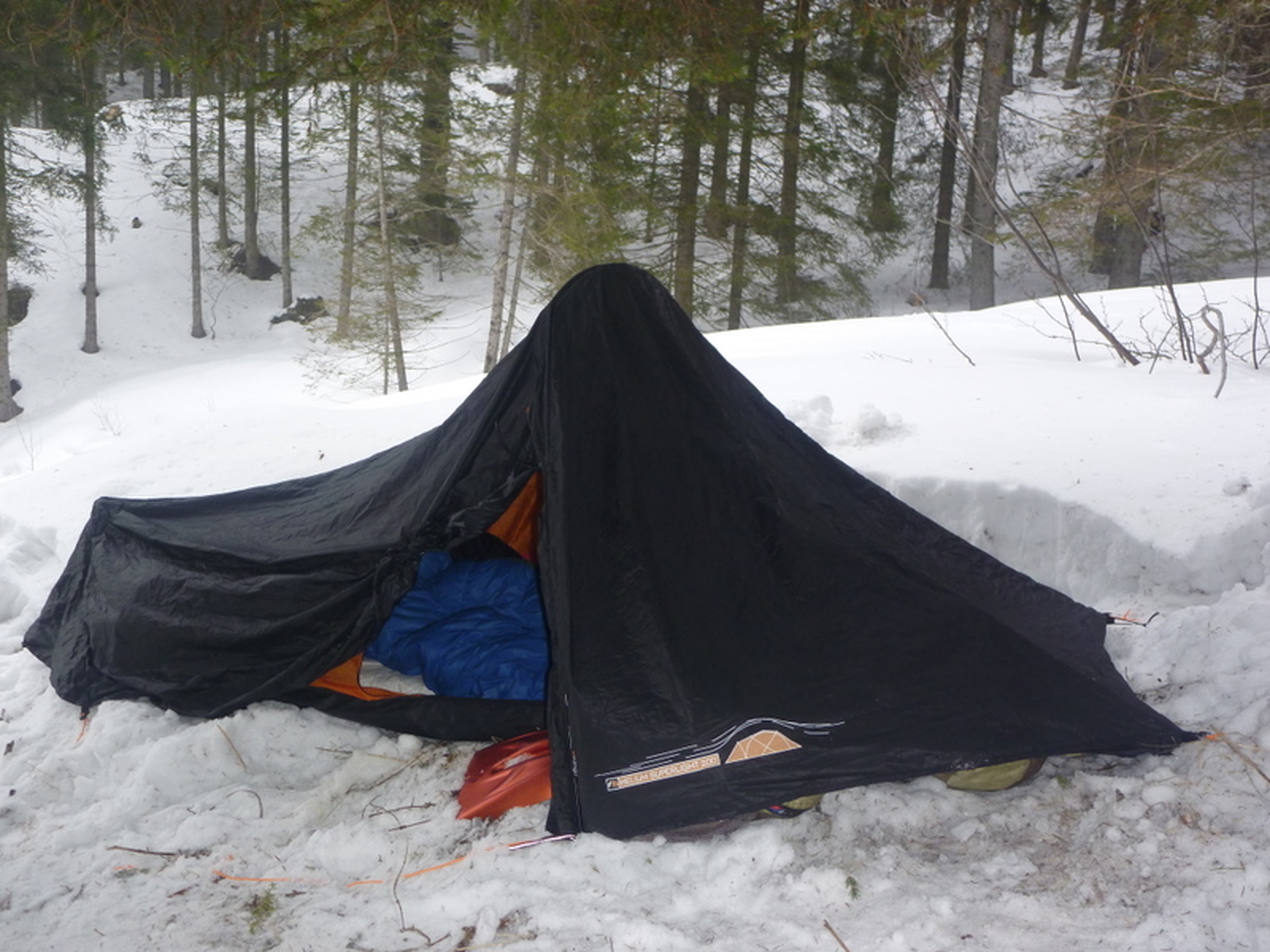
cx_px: 635
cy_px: 476
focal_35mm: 31
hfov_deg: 58.4
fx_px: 1137
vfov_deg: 45.4
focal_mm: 5.5
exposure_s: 1/30
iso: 160
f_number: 3.5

### [Task instructions]
Without the pictures, repeat the listing exactly as it reads.

### [Written answer]
cx_px: 635
cy_px: 476
focal_35mm: 31
hfov_deg: 58.4
fx_px: 1137
vfov_deg: 45.4
focal_mm: 5.5
exposure_s: 1/30
iso: 160
f_number: 3.5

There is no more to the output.